Walton and Okaloosa Counties are about to be traversed, once again, by a natural gas pipeline to be built across the north end of both counties. This pipeline will be the same in character, but different in degree from two other gas lines that already run the same path. The others are smaller, with less pressure, and less content running through the pipe. Owners in both counties have been offered the “value” of the property to be taken, in exchange for a permanent easement across their property. Some have questioned the amounts offered, and this article examines the value of their property, and makes some suggestions about the response they should make.
The swath of land the pipe will actually occupy is about 3 feet in width, and the transmission company’s appraiser has generously offered each owner the actual value of 25 feet on either side of the line, because the company says they do not want somebody building within 25 feet of the pipe. Therefore, it is only fair, they say, that the easement they demand, and for which they must pay, is 50 feet in width. That, the Company says, only makes sense, and that is what they should be required to pay for.
The gas transmission company has valued the 50-foot easement by very credentialed, highly motivated appraisers. If asked, the Company will tell you that the pipe to be installed is to be 36 inches in diameter, and carries over one thousand pounds per square inch of pressure, 24 hours a day.
What the Company will not tell you, even if asked, is the distance from such a pipeline that an intelligent person could build a permanent structure. That distance may be as much as 500 feet. If it is, even if the person owned hundreds of acres, he could do nothing but grow pine trees for a swath 1,000 feet wide, all the way across the property. What would that do to the future development value of his land, and of a significant portion of the north end of both counties?
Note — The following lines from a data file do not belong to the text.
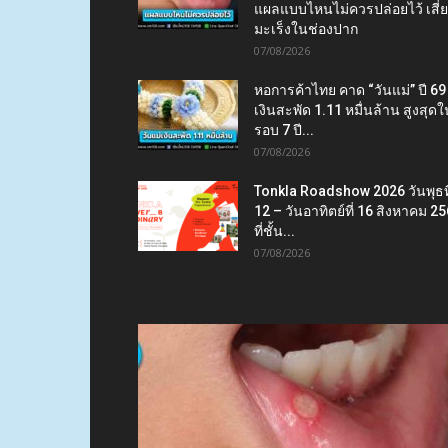
แผลแบบไหนไม่ควรปล่อยไว้ เสี่
มะเร็งในช่องปาก
07/08/2026
หอการค้าไทย คาด “วันแม่” ปี 69
เงินสะพัด 1.11 หมื่นล้าน สูงสุดใ
รอบ 7 ปี...
07/08/2026
Tonkla Roadshow 2026 วันพุธที
12 – วันอาทิตย์ที่ 16 สิงหาคม 2
ที่ชั้น...
07/08/2026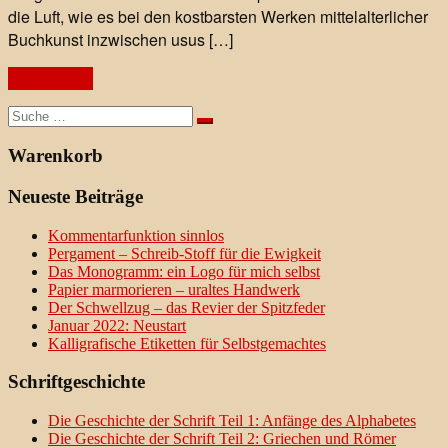
die Luft, wie es bei den kostbarsten Werken mittelalterlicher
Buchkunst inzwischen usus […]
Weiterlesen
Suche
nach:
Warenkorb
Neueste Beiträge
Kommentarfunktion sinnlos
Pergament – Schreib-Stoff für die Ewigkeit
Das Monogramm: ein Logo für mich selbst
Papier marmorieren – uraltes Handwerk
Der Schwellzug – das Revier der Spitzfeder
Januar 2022: Neustart
Kalligrafische Etiketten für Selbstgemachtes
Schriftgeschichte
Die Geschichte der Schrift Teil 1: Anfänge des Alphabetes
Die Geschichte der Schrift Teil 2: Griechen und Römer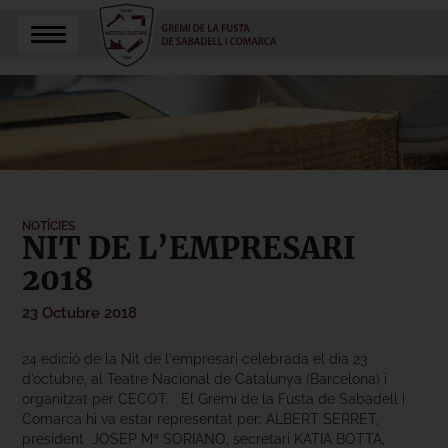
NOTÍCIES
NIT DE L’EMPRESARI
2018
23 Octubre 2018
24 edició de la Nit de l'empresari celebrada el dia 23
d’octubre, al Teatre Nacional de Catalunya (Barcelona) i
organitzat per CECOT. El Gremi de la Fusta de Sabadell i
Comarca hi va estar representat per: ALBERT SERRET,
president JOSEP Mª SORIANO, secretari KATIA BOTTA,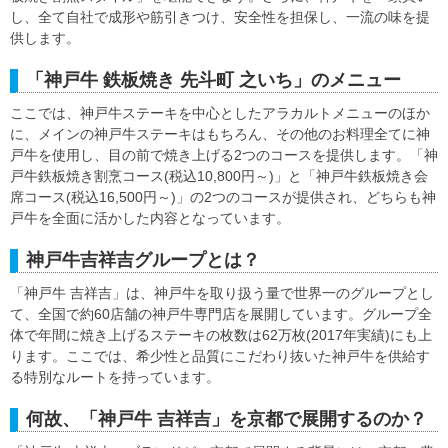
し、全て自社で成形や筋引きつけ、安全性を担保し、一流の味を提
供します。
「神戸牛 鉄板焼き 先斗町 之いち」のメニュー
ここでは、神戸牛ステーキを中心としたアラカルトメニューのほか
に、メインの神戸牛ステーキはもちろん、その他のお料理全てに神
戸牛を使用し、目の前で焼き上げる2つのコースを提供します。「神
戸牛鉄板焼き割烹コース(税込10,800円～)」と「神戸牛鉄板焼き会
席コース(税込16,500円～)」の2つのコースが提供され、どちらも神
戸牛を全面に活かした内容となっています。
神戸牛吉祥吉グループとは？
「神戸牛 吉祥吉」は、神戸牛を取り扱う量で世界一のグループとし
て、全国で約60店舗の神戸牛専門店を展開しています。グループ全
体で年間に焼き上げるステーキの枚数は62万枚(2017年実績)にも上
ります。ここでは、希少性と品質にこだわり抜いた神戸牛を供給す
る特別なルートを持っています。
何故、「神戸牛 吉祥吉」を京都で展開するのか？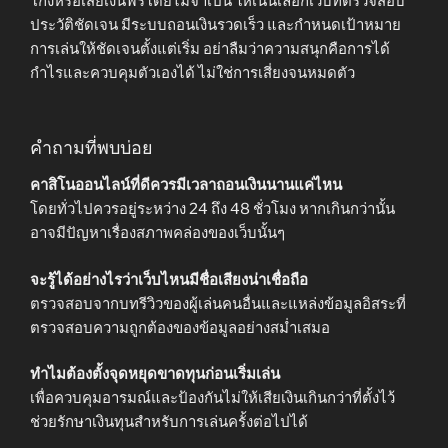
โกงหรือเสียเงินฟรีโดยไม่จำเป็น ให้เน้นเลือกเว็บที่ตรวจสอบ
ประวัติชัดเจน มีระบบถอนเงินรวดเร็ว และกำหนดเป้าหมาย
การเล่นให้ชัดเจนตั้งแต่เริ่ม อย่าลืมว่าความสนุกคือการได้
กำไรและควบคุมตัวเองได้ ไม่ใช่การเสี่ยงจนหมดตัว
คำถามที่พบบ่อย
คาสิโนออนไลน์ที่ดีควรมีเวลาถอนเงินนานแค่ไหน
โดยทั่วไปควรอยู่ระหว่าง 24 ถึง 48 ชั่วโมง หากเกินกว่านั้น
อาจมีปัญหาเรื่องสภาพคล่องของเว็บนั้นๆ
จะรู้ได้อย่างไรว่าเว็บไหนมีชื่อเสียงน่าเชื่อถือ
ตรวจสอบจากบทรีวิวของผู้เล่นคนอื่นและแหล่งข้อมูลอิสระที่
ตรวจสอบความถูกต้องของข้อมูลอย่างสม่ำเสมอ
ทำไมต้องตั้งจุดหยุดขาดทุนก่อนเริ่มเล่น
เพื่อควบคุมอารมณ์และป้องกันไม่ให้เสียเงินเกินกว่าที่ตั้งไว้
ช่วยรักษาเงินทุนสำหรับการเล่นครั้งต่อไปได้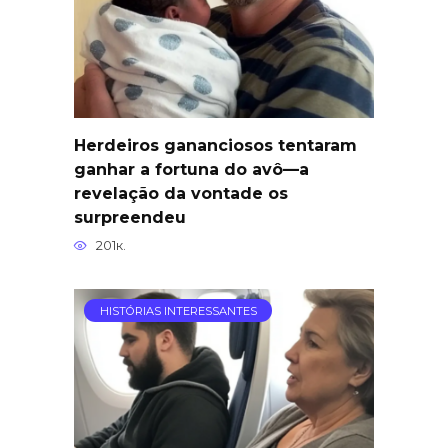
Herdeiros gananciosos tentaram
ganhar a fortuna do avô—a
revelação da vontade os
surpreendeu
201к.
HISTÓRIAS INTERESSANTES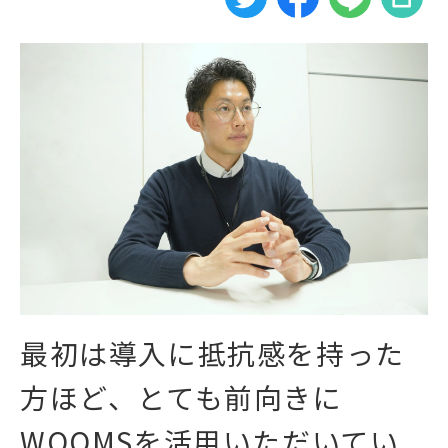
最初は導入に抵抗感を持った
方ほど、とても前向きに
WOOMSを活用いただいてい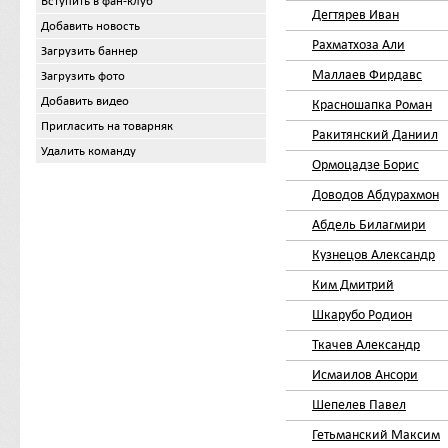
Вступить в фан-клуб
Дегтярев Иван
Добавить новость
Рахматхоза Али
Загрузить баннер
Маллаев Фирдавс
Загрузить фото
Добавить видео
Красношапка Роман
Пригласить на товарняк
Ракитянский Даниил
Удалить команду
Ормоцадзе Борис
Доводов Абдурахмон
Абдель Билагмири
Кузнецов Александр
Ким Дмитрий
Шкарубо Родион
Ткачев Александр
Исмаилов Ансори
Шепелев Павел
Гетьманский Максим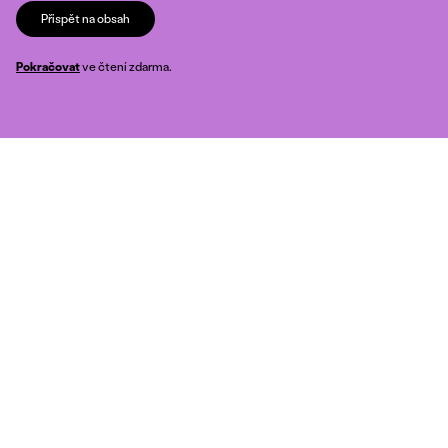
Přispět na obsah
Pokračovat
ve čtení zdarma.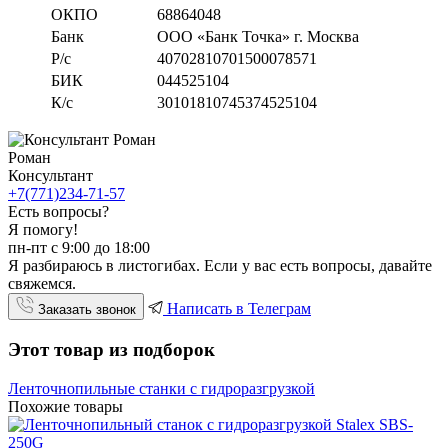
ОКПО
68864048
Банк
ООО «Банк Точка» г. Москва
Р/с
40702810701500078571
БИК
044525104
К/с
30101810745374525104
Роман
Консультант
+7(771)234-71-57
Есть вопросы?
Я помогу!
пн-пт с 9:00 до 18:00
Я разбираюсь в листогибах. Если у вас есть вопросы, давайте
свяжемся.
Написать в Телеграм
Заказать звонок
Этот товар из подборок
Ленточнопильные станки с гидроразгрузкой
Похожие товары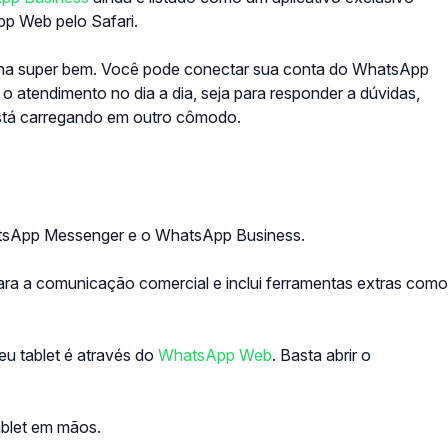
pp Web pelo Safari.
ciona super bem. Você pode conectar sua conta do WhatsApp
o o atendimento no dia a dia, seja para responder a dúvidas,
 está carregando em outro cômodo.
hatsApp Messenger e o WhatsApp Business.
ra a comunicação comercial e inclui ferramentas extras como
eu tablet é através do
WhatsApp Web
.
Basta abrir o
ablet em mãos.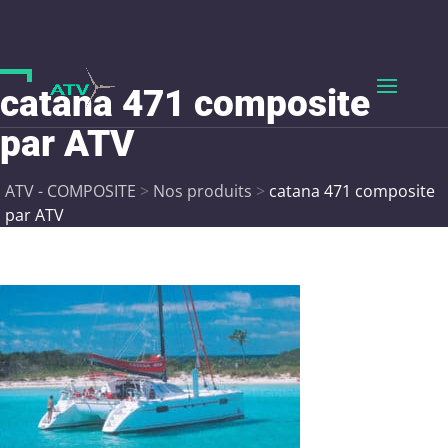
catana 471 composite
par ATV
ATV - COMPOSITE
>
Nos produits
>
catana 471 composite
par ATV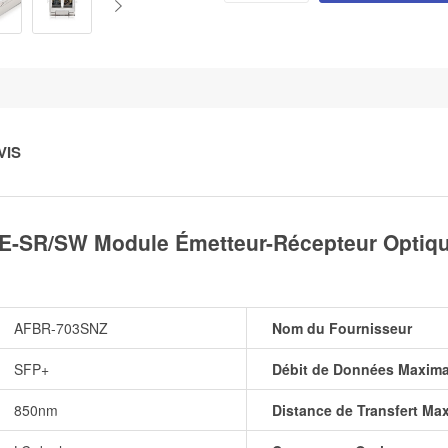
VIS
-SR/SW Module Émetteur-Récepteur Optiqu
AFBR-703SNZ
Nom du Fournisseur
SFP+
Débit de Données Maxima
850nm
Distance de Transfert Ma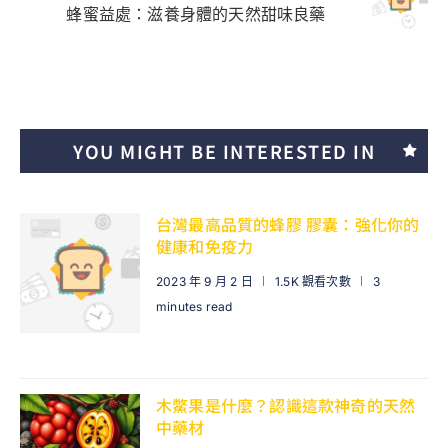
蜂蜜益處：滋養身體的天然甜味良藥
YOU MIGHT BE INTERESTED IN
台灣最高品質的蜂膠 膠囊：強化你的
健康和免疫力
2023 年 9 月 2 日
1.5K 觀看次數
3
minutes read
木鱉果是什麼？認識這款神奇的天然
中藥材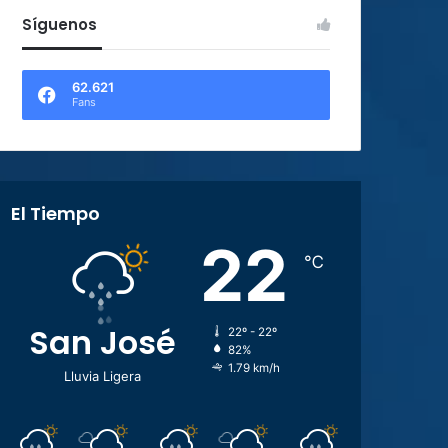
Síguenos
62.621
Fans
El Tiempo
22
℃
San José
22º - 22º
82%
1.79 km/h
Lluvia Ligera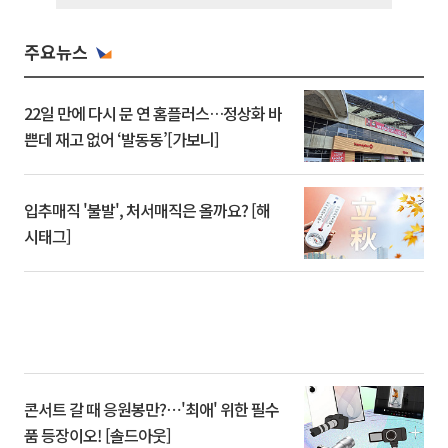
주요뉴스
22일 만에 다시 문 연 홈플러스…정상화 바
쁜데 재고 없어 ‘발동동’[가보니]
입추매직 '불발', 처서매직은 올까요? [해
시태그]
콘서트 갈 때 응원봉만?⋯'최애' 위한 필수
품 등장이오! [솔드아웃]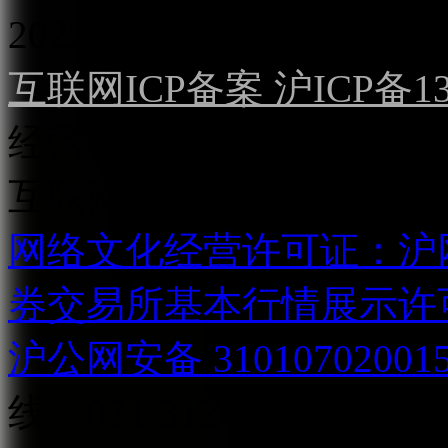
2022）
互联网ICP备案 沪ICP备130
经营许可证（沪）字第04
互联网直播服务企业备案号：2
网络文化经营许可证：沪网文[2
券交易所基本行情展示许
沪公网安备 31010702001
线：021-31268888
网站安全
Suppose, as is the case of one property owner I know, his property is a long, narrow strip of property, rectangular in shape, 10 acres in size, across which the pipeline will span diagonally. A 1000-foot strip on which no permanent development can occur will render the entire property useless for anything except growing crops or hunting deer. That owner has to be a hunter and hope there are lots of deer or that pine tree futures go really high one day. Neither will be the highest and best use of the land.
Florida law allows a jury to assess “severance damages” where a condemning authority takes only a portion of property, but the planned use so severely affects the value of the remaining property that the owner should be compensated not just for the property actually taken, but also for that which is diminished in value but not taken. The Florida Constitution requires that the condemning authority pay the owner for all damages. That includes the “severance damages” described in this article, and for all legal and appraiser fees.
A sizable band of property all across north Florida is about to be imprinted forever by one more gas line. That cannot be avoided. But owners of the property should decline to accept the pennies-on-the-dollar approach that the pipeline company is offering in exchange for permanently restricting the use of their land. I assure you that when the pipe is installed and carrying gas to other parts of Florida, the cost of gas in north Florida will not be reduced to recompense our sacrifice for the benefit of others.